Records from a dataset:

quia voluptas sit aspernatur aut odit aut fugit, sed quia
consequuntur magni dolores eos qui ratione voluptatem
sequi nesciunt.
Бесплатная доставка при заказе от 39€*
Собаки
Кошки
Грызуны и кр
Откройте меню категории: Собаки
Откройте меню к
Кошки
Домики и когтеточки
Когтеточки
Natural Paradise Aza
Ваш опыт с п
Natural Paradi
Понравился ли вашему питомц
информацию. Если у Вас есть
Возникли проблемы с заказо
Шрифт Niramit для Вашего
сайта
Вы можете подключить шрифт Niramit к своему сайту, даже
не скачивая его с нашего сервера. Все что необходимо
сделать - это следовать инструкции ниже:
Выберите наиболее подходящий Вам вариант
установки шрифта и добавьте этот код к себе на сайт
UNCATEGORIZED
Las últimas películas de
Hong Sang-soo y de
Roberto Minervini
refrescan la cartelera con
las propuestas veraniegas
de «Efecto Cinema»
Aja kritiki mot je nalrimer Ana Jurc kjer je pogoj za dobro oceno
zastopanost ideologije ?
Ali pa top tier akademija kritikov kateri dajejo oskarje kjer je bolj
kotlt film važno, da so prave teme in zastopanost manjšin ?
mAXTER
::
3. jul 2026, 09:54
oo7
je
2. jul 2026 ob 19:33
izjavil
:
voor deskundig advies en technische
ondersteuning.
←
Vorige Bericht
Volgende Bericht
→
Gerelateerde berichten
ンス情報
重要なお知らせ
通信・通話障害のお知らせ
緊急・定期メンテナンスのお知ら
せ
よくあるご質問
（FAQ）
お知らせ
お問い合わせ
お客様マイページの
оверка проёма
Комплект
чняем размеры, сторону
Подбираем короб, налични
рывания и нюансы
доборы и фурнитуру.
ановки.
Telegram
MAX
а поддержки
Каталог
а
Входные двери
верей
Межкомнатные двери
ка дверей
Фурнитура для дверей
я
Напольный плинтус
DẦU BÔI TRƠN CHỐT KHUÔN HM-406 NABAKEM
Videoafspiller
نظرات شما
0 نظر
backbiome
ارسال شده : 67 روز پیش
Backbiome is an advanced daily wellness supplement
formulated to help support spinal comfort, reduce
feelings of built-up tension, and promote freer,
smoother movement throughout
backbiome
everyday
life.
==
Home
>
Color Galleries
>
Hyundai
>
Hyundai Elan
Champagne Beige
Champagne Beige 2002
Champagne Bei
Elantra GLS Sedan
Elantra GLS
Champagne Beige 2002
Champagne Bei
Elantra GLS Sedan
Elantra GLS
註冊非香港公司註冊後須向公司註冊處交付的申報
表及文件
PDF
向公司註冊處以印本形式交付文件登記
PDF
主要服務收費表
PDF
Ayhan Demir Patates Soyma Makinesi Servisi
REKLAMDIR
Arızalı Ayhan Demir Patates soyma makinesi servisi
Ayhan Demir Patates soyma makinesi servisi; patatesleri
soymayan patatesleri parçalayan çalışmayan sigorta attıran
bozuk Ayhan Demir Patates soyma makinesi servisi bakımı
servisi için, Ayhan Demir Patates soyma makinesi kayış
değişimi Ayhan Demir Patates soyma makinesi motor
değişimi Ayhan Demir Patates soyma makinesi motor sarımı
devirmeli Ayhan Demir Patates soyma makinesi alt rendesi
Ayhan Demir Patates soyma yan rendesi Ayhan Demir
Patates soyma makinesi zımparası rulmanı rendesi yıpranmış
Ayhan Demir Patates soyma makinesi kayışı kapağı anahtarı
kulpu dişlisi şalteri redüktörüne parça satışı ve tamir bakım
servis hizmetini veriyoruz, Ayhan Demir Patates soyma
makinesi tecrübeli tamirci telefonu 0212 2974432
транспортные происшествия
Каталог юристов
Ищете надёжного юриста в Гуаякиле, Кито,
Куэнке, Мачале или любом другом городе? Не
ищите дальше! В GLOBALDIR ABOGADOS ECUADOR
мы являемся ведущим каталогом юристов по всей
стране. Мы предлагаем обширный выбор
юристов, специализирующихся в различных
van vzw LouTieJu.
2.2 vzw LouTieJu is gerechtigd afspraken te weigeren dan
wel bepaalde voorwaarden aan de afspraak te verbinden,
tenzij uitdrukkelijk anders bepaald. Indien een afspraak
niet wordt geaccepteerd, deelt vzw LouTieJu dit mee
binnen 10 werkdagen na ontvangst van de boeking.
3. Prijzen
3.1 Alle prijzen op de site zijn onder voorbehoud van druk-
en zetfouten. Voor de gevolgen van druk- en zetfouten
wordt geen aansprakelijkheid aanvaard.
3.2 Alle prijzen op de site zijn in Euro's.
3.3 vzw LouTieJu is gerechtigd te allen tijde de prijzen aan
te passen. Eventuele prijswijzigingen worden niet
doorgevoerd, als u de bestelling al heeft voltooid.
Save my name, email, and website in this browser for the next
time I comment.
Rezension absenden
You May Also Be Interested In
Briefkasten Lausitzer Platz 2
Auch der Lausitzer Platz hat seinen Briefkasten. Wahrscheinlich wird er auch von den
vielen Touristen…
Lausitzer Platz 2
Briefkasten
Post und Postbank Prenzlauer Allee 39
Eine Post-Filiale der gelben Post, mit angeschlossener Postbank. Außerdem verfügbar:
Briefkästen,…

WHAT YOU ARE ASKED TO DO:
Reproduce the data verbatim, from the line that contains "quia voluptas sit" through the line that contains "Выберите наиболее подходящий Вам вариант", including both of those lines.

YOUR RESPONSE:
quia voluptas sit aspernatur aut odit aut fugit, sed quia
consequuntur magni dolores eos qui ratione voluptatem
sequi nesciunt.
Бесплатная доставка при заказе от 39€*
Собаки
Кошки
Грызуны и кр
Откройте меню категории: Собаки
Откройте меню к
Кошки
Домики и когтеточки
Когтеточки
Natural Paradise Aza
Ваш опыт с п
Natural Paradi
Понравился ли вашему питомц
информацию. Если у Вас есть
Возникли проблемы с заказо
Шрифт Niramit для Вашего
сайта
Вы можете подключить шрифт Niramit к своему сайту, даже
не скачивая его с нашего сервера. Все что необходимо
сделать - это следовать инструкции ниже:
Выберите наиболее подходящий Вам вариант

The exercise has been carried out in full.